To support MP3 files, I decided to use the minimp3 library. It does exactly what I need: stream-decodes MP3 data (as opposed to decoding it full in one go) and returns floating-point buffers. The only catch is that MP3 may have a different sampling rate (like the one I was testing it with – it was 48000 Hz), so I had to implement a resampler for that (a thing that converts one sampling frequency to another). Accidentally, the very same code can be used to implement a dynamic pitch effect.

In the end, I decided to have some fun & try implementing the Karplus-Strong guitar sound generation algorithm, which I also learnt from Alan. Did I already say how amazing Alan is? Anyway, here's me using my library in a test application to play a simple melody:

The code for this test app is here. It's audio setup looks like this:

mixer_ = audio::make_mixer();
volume_control_ = audio::volume_stereo(mixer_, 0.5f, 0.5f, 0.1f);
pitch_control_ = audio::pitch(volume_control_, 1.f, 0.025f);
auto compressor = audio::compressor(pitch_control_, audio::from_db(-2.f),
    0.95f, 0.002f, 1.f, audio::from_db(1.f));
pause_control_ = audio::pause(compressor, false, 0.01f);
engine_.output()->stream(pause_control_);

As you can see, it just creates a bunch of streams that feed one into another.
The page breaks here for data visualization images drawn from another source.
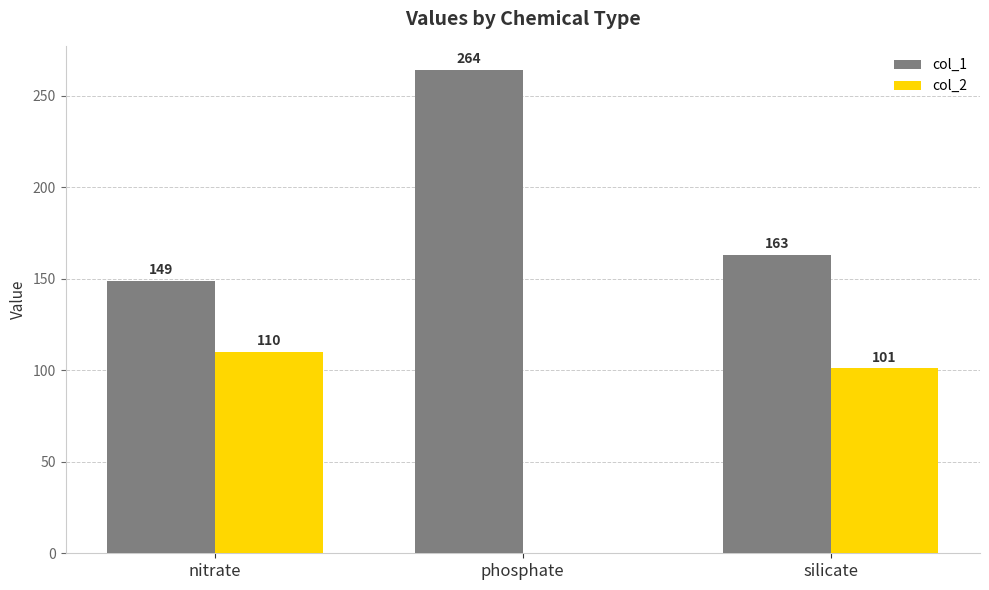

Which series changed the most between nitrate and phosphate?

col_1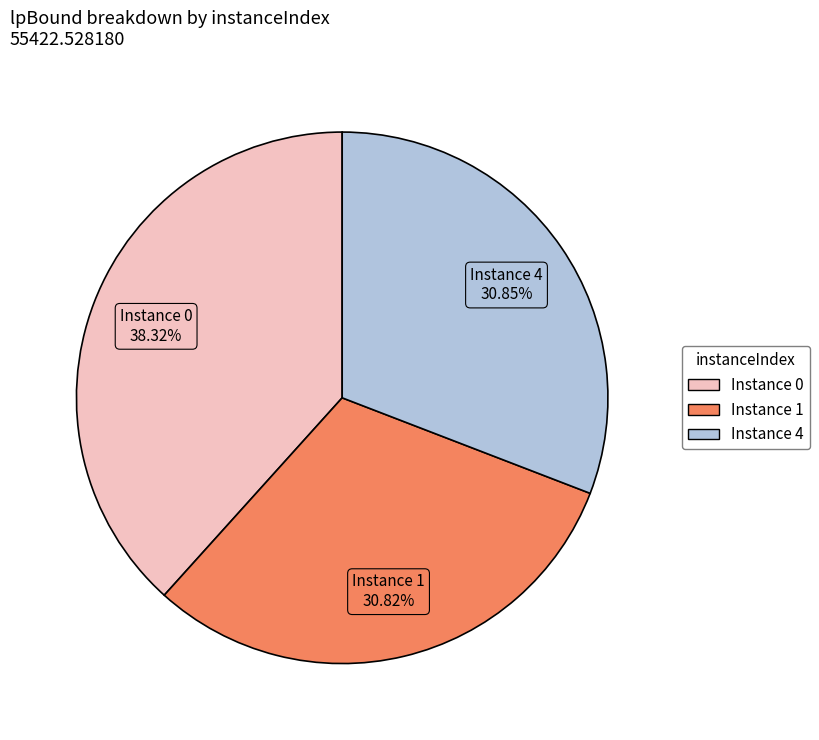

Is there a majority slice in this chart?

No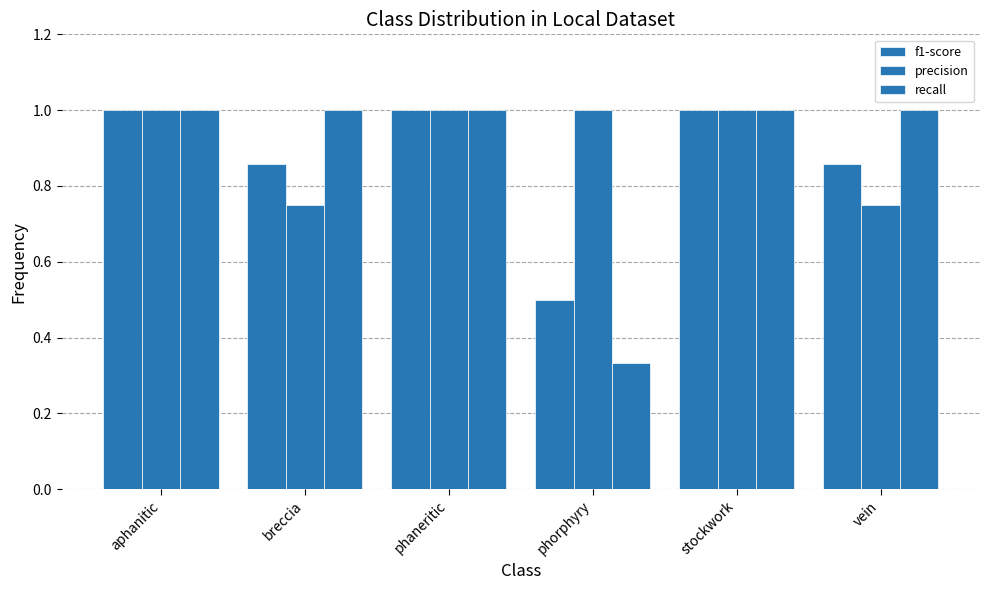

Are the bars horizontal?

No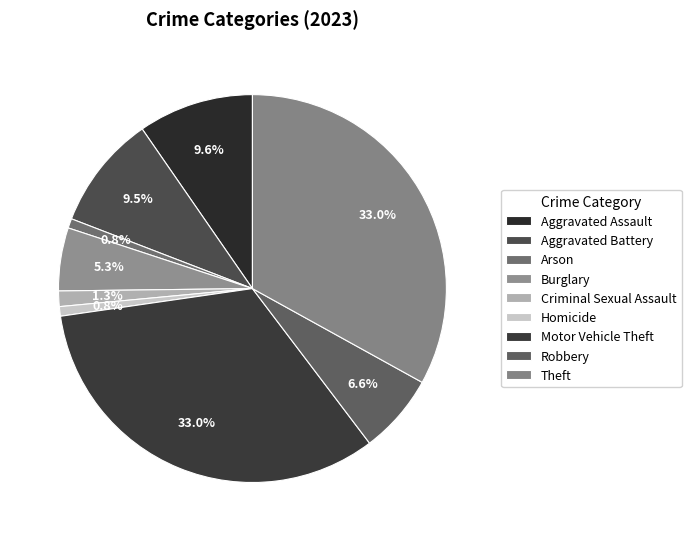

To the nearest percent, what is the combined percentage of Aggravated Assault and Robbery?

16%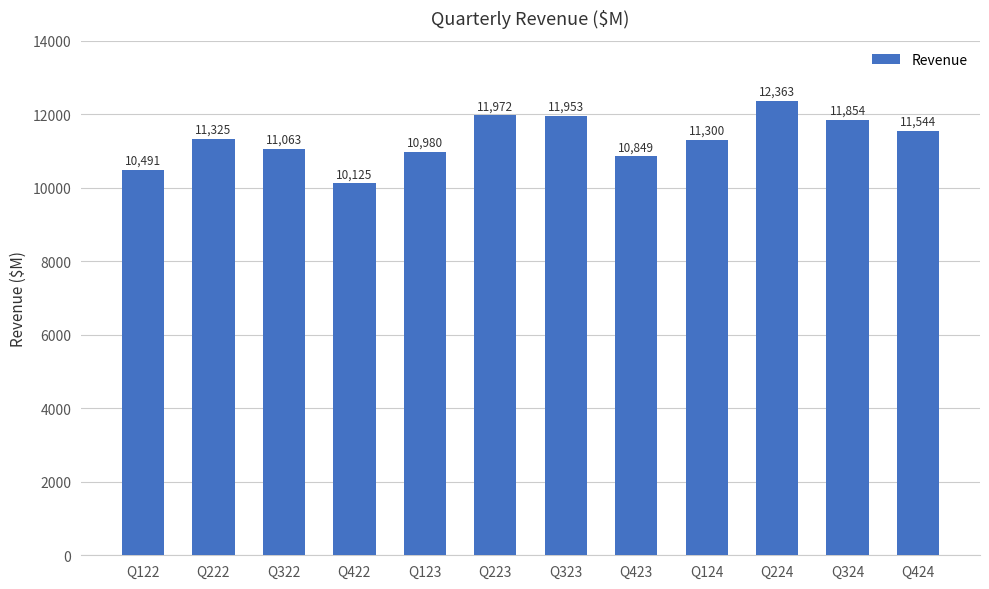

Where is the data nearest to the value 11244?

Q124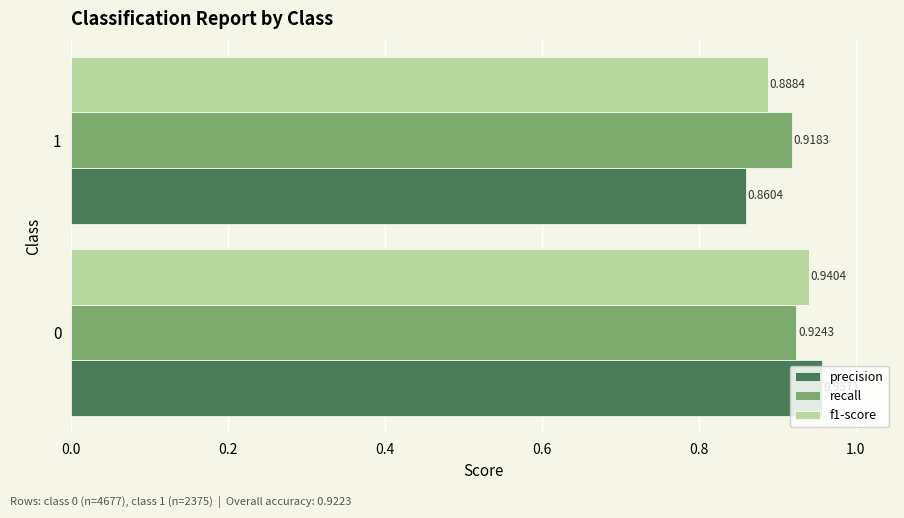

What is the sum of the f1-score values at 1 and 0?

1.8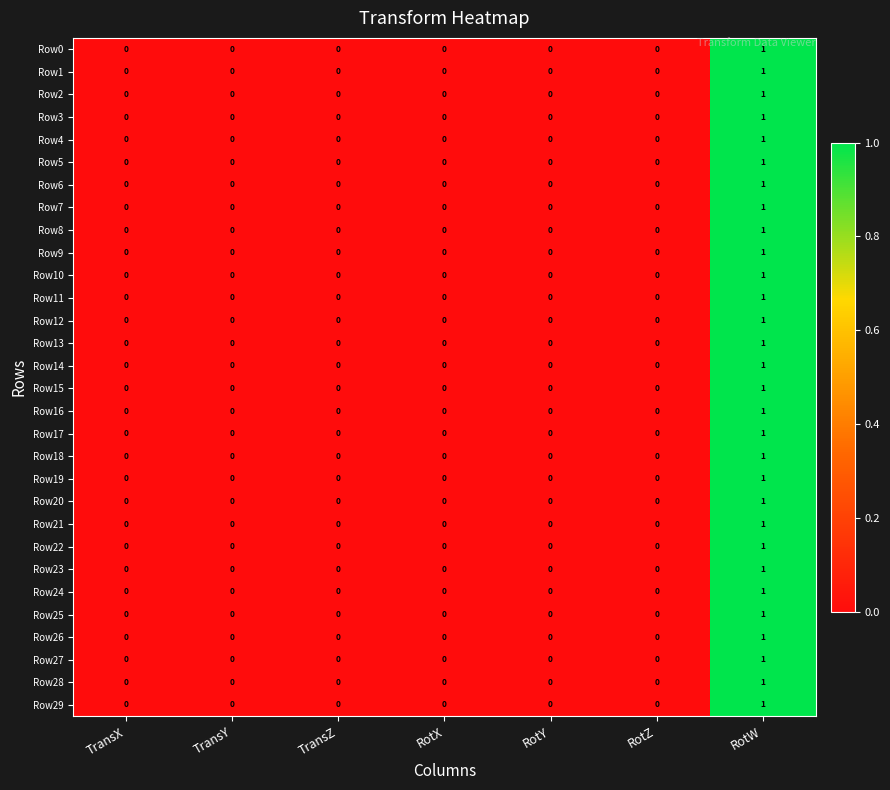

How many Row7 values are between 0 and 1?

7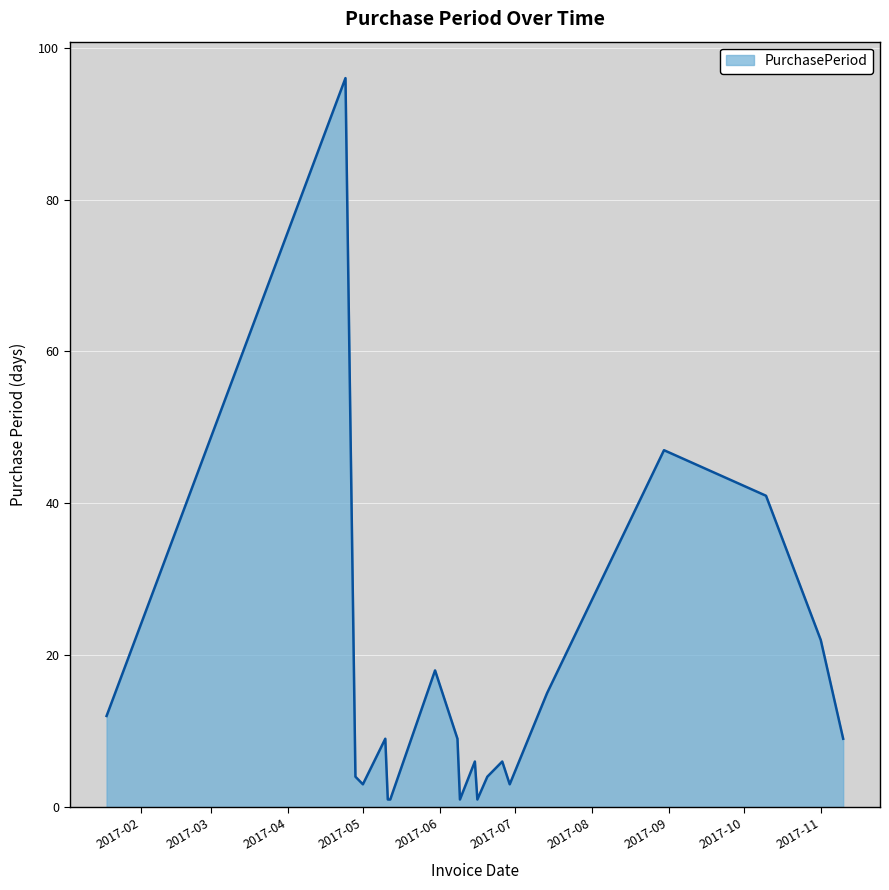

What is the difference between the maximum and minimum values?

95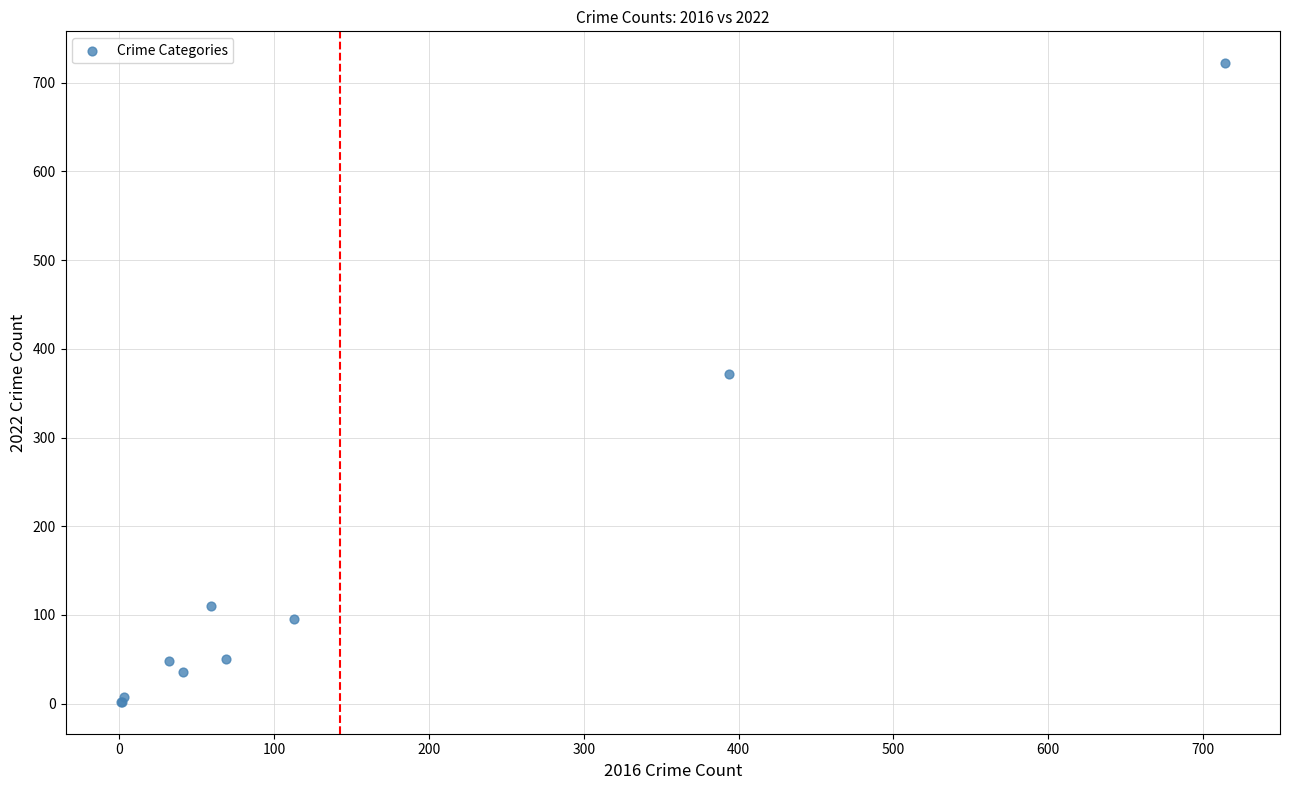

What Y value in the scatter plot is closest to 362?

372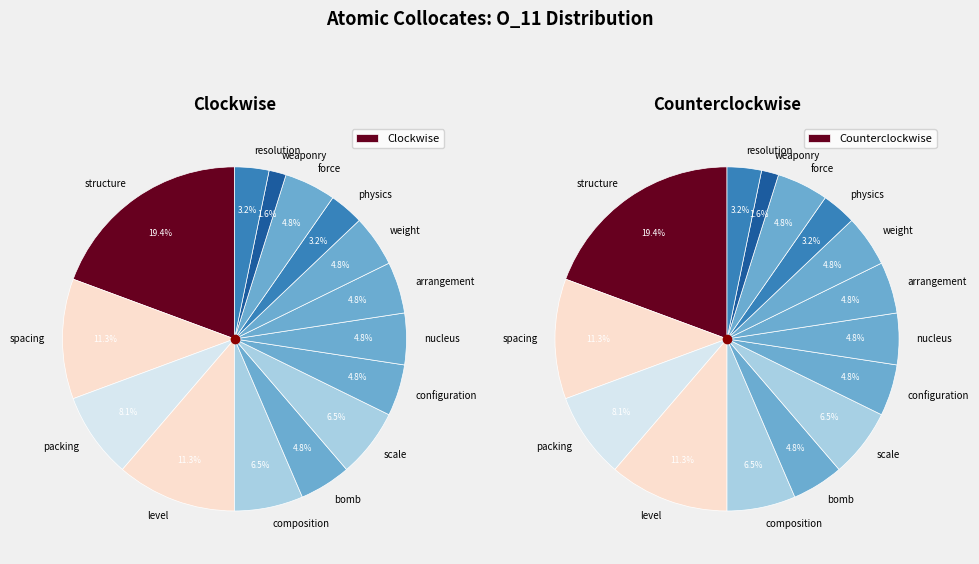

Does bomb represent more than half of the total?

No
And this is what happens when I press a key on the keyboard:

int midi = key_to_midi.at(key);
auto tone = audio::karplus_strong(440.f * std::pow(2.f, (midi - 69) / 12.f));
channels_[key] = mixer_->add(audio::fade_in(tone, 0.002f));

i.e. a source stream with a fade in effect to prevent an inital click.

The conclusion

I've spent about a week designing & implementing this library and I'm honestly really happy with it. I've learnt a ton about audio, and I have a solid foundation for improving the audio in my future projects, and MP3s now load instantly. I have no idea how convenient & performant it will turn out, but my experiments with the test application were quite encouraging.

Hello from the future! I'm still using this library and I'm genuinely happy with it. Even shipped my first commercial game using it! Easily one of the best parts of my pet game engine.

Feel free to inspect the code (it's quite readable, for the most part, I think) and/or even use the library. It's a bit integrated into my engine, but you could probably strip the dependencies easily. I'd encourage you to implement you own such library, though, – it's so much fun! And thanks for reading.